Document section:
**********

- Highway 18A (in thick blue) as it appeared in the 1938–39 Ontario Road Map

Route information
- Auxiliary route of Highway 18
- Maintained by Ministry of Transportation of Ontario
- Length: 31.1 km (19.3 mi)
- Existed: April 13, 1938–July 1, 1978

Major junctions
- West end: Highway 18 in Malden Center
- East end: Highway 18 in Kingsville

Location
- Country: Canada
- Province: Ontario
- Counties: Essex
- Towns: Malden Center, Colchester, Kingsville

Highway system
- Ontario provincial highways; Current; Former; 400-series;
| ← Highway 18 |  | → Highway 19 |

= Ontario Highway 18A =

Former Ontario provincial highway

King's Highway 18A, commonly referred to as Highway 18A, was a provincially maintained highway in the Canadian province of Ontario. The 31.1 km route began and ended at Highway 18, travelling along the Lake Erie shoreline and through Colchester. It was the southernmost highway to ever exist in Canada, as the only one to travel south of the 42nd parallel. Highway 18A was assumed as a provincial highway in 1938. It was transferred to Essex County in 1978, and has since been known as Essex County Road 50.

**********

Entries provided:
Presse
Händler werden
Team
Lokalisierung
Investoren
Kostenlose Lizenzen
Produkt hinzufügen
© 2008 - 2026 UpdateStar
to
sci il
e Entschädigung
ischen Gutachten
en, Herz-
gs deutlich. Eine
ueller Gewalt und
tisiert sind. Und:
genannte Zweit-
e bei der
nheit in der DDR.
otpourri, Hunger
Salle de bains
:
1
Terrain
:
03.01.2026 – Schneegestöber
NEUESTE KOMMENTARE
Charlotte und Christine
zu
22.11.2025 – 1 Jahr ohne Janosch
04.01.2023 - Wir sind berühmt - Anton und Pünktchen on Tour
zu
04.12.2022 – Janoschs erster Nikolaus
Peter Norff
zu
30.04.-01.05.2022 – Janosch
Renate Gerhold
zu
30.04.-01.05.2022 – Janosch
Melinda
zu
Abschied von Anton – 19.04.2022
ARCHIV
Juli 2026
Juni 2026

**********

Using the information:
**A)** Update the Highway 18A article from "Former Ontario provincial" to "Essex County Road 50.", swapping "shoreline" for "coast".
**B)** For each statement, answer yes or no according to the Highway 18A article and quote the words that decide it. (i) The route was 31.1 km long. (ii) Highway 18A became a provincial highway in 1948. (iii) The east end of the route was at Highway 18 in Kingsville.

Answers to the exercise:
**A)**
Former Ontario provincial highway

King's Highway 18A, commonly referred to as Highway 18A, was a provincially maintained highway in the Canadian province of Ontario. The 31.1 km route began and ended at Highway 18, travelling along the Lake Erie coast and through Colchester. It was the southernmost highway to ever exist in Canada, as the only one to travel south of the 42nd parallel. Highway 18A was assumed as a provincial highway in 1938. It was transferred to Essex County in 1978, and has since been known as Essex County Road 50.

**B)**
(i) Yes: "Length: 31.1 km (19.3 mi)"
(ii) No: "Highway 18A was assumed as a provincial highway in 1938."
(iii) Yes: "East end: Highway 18 in Kingsville"